MATERIAL PROVIDED:

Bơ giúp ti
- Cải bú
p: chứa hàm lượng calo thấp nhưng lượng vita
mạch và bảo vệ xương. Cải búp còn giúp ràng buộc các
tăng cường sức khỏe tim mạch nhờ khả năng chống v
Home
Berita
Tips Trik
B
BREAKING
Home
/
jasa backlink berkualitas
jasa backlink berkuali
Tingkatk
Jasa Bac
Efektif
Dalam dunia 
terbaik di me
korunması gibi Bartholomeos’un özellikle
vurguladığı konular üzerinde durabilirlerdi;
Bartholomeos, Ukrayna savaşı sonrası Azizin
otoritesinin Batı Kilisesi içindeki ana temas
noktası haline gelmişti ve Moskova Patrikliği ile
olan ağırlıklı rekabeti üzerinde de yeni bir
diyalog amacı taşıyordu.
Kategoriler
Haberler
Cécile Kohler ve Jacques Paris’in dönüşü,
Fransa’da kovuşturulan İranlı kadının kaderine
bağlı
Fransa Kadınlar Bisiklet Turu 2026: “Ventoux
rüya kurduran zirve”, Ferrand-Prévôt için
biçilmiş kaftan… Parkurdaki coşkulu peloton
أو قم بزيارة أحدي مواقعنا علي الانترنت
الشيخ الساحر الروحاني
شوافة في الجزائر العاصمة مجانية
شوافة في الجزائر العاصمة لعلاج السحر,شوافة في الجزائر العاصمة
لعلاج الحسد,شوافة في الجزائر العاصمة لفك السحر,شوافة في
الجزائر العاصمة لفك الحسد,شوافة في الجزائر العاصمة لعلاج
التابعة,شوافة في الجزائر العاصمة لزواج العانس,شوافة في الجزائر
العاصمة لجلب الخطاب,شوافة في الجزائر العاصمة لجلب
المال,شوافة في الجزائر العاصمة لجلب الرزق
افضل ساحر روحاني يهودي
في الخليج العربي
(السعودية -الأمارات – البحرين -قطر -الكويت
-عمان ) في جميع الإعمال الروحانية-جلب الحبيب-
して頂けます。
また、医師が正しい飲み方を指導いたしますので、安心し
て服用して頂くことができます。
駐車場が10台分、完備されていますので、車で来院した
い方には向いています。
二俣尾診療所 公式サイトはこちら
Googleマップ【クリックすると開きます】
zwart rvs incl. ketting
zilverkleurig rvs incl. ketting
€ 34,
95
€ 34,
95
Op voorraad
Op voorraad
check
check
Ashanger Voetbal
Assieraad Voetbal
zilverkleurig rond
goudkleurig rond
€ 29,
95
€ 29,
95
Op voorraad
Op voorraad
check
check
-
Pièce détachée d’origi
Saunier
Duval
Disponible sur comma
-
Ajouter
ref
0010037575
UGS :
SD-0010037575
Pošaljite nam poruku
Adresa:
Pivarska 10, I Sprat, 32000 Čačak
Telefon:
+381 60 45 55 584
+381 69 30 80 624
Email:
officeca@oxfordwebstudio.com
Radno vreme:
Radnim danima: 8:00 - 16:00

PROBLEM TO SOLVE: Edit the data so that each "Op voorraad" becomes "Uitverkocht", and leave everything else unchanged.

SOLUTION:
Bơ giúp ti
- Cải bú
p: chứa hàm lượng calo thấp nhưng lượng vita
mạch và bảo vệ xương. Cải búp còn giúp ràng buộc các
tăng cường sức khỏe tim mạch nhờ khả năng chống v
Home
Berita
Tips Trik
B
BREAKING
Home
/
jasa backlink berkualitas
jasa backlink berkuali
Tingkatk
Jasa Bac
Efektif
Dalam dunia 
terbaik di me
korunması gibi Bartholomeos’un özellikle
vurguladığı konular üzerinde durabilirlerdi;
Bartholomeos, Ukrayna savaşı sonrası Azizin
otoritesinin Batı Kilisesi içindeki ana temas
noktası haline gelmişti ve Moskova Patrikliği ile
olan ağırlıklı rekabeti üzerinde de yeni bir
diyalog amacı taşıyordu.
Kategoriler
Haberler
Cécile Kohler ve Jacques Paris’in dönüşü,
Fransa’da kovuşturulan İranlı kadının kaderine
bağlı
Fransa Kadınlar Bisiklet Turu 2026: “Ventoux
rüya kurduran zirve”, Ferrand-Prévôt için
biçilmiş kaftan… Parkurdaki coşkulu peloton
أو قم بزيارة أحدي مواقعنا علي الانترنت
الشيخ الساحر الروحاني
شوافة في الجزائر العاصمة مجانية
شوافة في الجزائر العاصمة لعلاج السحر,شوافة في الجزائر العاصمة
لعلاج الحسد,شوافة في الجزائر العاصمة لفك السحر,شوافة في
الجزائر العاصمة لفك الحسد,شوافة في الجزائر العاصمة لعلاج
التابعة,شوافة في الجزائر العاصمة لزواج العانس,شوافة في الجزائر
العاصمة لجلب الخطاب,شوافة في الجزائر العاصمة لجلب
المال,شوافة في الجزائر العاصمة لجلب الرزق
افضل ساحر روحاني يهودي
في الخليج العربي
(السعودية -الأمارات – البحرين -قطر -الكويت
-عمان ) في جميع الإعمال الروحانية-جلب الحبيب-
して頂けます。
また、医師が正しい飲み方を指導いたしますので、安心し
て服用して頂くことができます。
駐車場が10台分、完備されていますので、車で来院した
い方には向いています。
二俣尾診療所 公式サイトはこちら
Googleマップ【クリックすると開きます】
zwart rvs incl. ketting
zilverkleurig rvs incl. ketting
€ 34,
95
€ 34,
95
Uitverkocht
Uitverkocht
check
check
Ashanger Voetbal
Assieraad Voetbal
zilverkleurig rond
goudkleurig rond
€ 29,
95
€ 29,
95
Uitverkocht
Uitverkocht
check
check
-
Pièce détachée d’origi
Saunier
Duval
Disponible sur comma
-
Ajouter
ref
0010037575
UGS :
SD-0010037575
Pošaljite nam poruku
Adresa:
Pivarska 10, I Sprat, 32000 Čačak
Telefon:
+381 60 45 55 584
+381 69 30 80 624
Email:
officeca@oxfordwebstudio.com
Radno vreme:
Radnim danima: 8:00 - 16:00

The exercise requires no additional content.